| «Une crise à venir dans l'horlogerie? Pour ma part, je suis persuadé que les turbulences actuelles n'auront pas d'impact significatif sur les marques de niche, très profilées, très identifiées, très exclusives et finalement très rares. Quant aux fonds souverains, ils sont un instrument financier que l'on connaît peu, et dont on mesure encore mal la portée et les risques qu'ils peuvent potentiellement générer. Jérôme de Witt, président des montres DeWitt. » |
|
Belle de nuit
En pleine nuit ou en pleine lumière, le «Night Chronographe Academia» (mouvement automatique) illustre l'actuelle tendance ludique de la haute horlogerie: les compteurs du chronographe (minutes et secondes) sont tout simplement recouverts d'une couche de matière luminescente, le Superluminova, qui les illumine dans l'obscurité.
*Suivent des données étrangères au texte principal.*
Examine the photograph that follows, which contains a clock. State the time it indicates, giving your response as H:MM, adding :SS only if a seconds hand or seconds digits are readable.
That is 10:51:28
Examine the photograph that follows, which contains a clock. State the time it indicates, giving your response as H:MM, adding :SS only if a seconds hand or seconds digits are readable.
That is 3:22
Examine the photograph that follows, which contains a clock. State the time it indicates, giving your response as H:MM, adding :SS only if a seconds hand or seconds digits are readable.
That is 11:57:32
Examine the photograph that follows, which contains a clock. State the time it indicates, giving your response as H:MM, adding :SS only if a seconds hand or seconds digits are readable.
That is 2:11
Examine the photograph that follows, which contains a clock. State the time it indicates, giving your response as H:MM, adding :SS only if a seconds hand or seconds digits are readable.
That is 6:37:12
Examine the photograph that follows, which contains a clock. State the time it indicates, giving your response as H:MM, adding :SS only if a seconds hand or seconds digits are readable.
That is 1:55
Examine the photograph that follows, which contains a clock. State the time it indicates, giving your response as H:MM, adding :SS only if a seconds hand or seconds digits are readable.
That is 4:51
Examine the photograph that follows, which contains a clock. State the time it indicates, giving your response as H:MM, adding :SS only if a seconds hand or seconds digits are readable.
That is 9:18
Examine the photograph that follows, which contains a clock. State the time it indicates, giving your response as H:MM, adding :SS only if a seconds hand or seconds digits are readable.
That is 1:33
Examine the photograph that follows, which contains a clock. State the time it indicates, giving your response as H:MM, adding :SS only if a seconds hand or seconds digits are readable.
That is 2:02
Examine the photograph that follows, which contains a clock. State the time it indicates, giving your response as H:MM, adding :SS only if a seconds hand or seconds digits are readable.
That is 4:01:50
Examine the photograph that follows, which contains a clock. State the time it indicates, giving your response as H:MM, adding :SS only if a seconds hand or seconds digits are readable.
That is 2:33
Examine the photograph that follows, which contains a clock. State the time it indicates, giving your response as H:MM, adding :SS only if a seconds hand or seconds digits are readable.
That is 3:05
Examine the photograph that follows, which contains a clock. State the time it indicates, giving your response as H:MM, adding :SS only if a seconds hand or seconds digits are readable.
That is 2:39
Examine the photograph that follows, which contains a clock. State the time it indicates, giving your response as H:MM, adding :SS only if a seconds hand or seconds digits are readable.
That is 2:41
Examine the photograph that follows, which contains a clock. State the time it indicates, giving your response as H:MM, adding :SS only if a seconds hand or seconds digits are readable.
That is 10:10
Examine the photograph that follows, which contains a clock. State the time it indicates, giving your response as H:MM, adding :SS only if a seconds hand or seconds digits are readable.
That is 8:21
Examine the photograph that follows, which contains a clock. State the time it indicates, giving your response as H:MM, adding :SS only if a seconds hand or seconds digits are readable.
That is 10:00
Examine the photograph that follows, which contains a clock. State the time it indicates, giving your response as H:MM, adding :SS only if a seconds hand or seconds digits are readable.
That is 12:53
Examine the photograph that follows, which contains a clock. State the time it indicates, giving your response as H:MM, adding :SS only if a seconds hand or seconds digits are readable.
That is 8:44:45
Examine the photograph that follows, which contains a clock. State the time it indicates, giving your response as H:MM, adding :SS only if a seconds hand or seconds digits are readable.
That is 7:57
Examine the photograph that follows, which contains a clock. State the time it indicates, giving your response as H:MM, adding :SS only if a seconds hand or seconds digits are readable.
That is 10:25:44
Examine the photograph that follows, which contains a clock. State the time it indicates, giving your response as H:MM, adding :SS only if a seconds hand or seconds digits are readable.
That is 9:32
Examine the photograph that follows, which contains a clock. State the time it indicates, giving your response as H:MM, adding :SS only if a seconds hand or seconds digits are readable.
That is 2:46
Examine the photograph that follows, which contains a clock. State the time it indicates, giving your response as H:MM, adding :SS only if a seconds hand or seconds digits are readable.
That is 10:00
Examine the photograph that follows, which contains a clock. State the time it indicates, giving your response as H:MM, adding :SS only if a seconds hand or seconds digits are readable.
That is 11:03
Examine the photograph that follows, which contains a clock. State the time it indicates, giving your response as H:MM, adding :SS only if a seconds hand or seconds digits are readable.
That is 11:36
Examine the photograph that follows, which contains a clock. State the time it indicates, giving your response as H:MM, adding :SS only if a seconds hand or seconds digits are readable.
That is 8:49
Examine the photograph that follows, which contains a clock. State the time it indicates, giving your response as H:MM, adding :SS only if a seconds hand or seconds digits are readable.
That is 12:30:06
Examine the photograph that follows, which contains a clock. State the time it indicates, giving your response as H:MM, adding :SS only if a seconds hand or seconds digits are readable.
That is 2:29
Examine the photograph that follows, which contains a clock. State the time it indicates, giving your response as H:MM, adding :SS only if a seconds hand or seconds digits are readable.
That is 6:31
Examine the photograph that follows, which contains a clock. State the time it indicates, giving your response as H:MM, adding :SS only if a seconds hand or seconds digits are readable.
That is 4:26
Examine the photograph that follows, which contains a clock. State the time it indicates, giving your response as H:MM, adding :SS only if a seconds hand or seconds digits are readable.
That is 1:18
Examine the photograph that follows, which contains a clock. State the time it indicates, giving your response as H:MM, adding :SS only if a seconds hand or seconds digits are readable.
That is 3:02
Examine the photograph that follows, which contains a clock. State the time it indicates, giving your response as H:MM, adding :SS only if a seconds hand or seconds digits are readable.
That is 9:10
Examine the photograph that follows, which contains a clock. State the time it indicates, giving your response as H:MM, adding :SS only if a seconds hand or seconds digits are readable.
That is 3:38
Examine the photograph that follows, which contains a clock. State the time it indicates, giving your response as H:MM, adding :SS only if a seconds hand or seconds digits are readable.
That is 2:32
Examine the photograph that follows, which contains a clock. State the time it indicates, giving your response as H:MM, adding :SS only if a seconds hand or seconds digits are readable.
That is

Superluminova blanc sur les cadrans noirs, Superluminova «noir» pour les cadrans blancs. Selon les versions, les boîtiers en or rose, or gris et titane de ce chronographe «séquentiel » photosensible (43 mm) soulignent avec élégance ce parti pris chromatico-esthétique.
Toujours plus d'audace
«Concept WX-1»: sous ce nom d'avion de guerre, se cache une des «montres» les plus étonnantes de l'année, inspirée par la fameuse «Incognito» qui avait été vendue 400 000 euros à Monaco sur la seule foi d'un dessin d'artiste (vente Only Watch 2007). On en retiendra la forme du boîtier (très originale avec sa structure carrée et ses flancs galbés, en titane, aluminium et or rose), les «cheminées» qui abritent l'une le tourbillon vertical, l'autre le mécanisme de remontage, et le «tableau» de lecture de l'heure, excentré par rapport au mouvement et traité en segments de couleur très toy watch. Une belle illustration de ce que peut se permettre – en audace et en modernité – une manufacture de tradition comme DeWitt, désormais logée dans une fabrique de 5000 mètres carrés aux portes de Genève, où sont intégrés tous les métiers liés à la conception et à la fabrication d'un mouvement mécanique.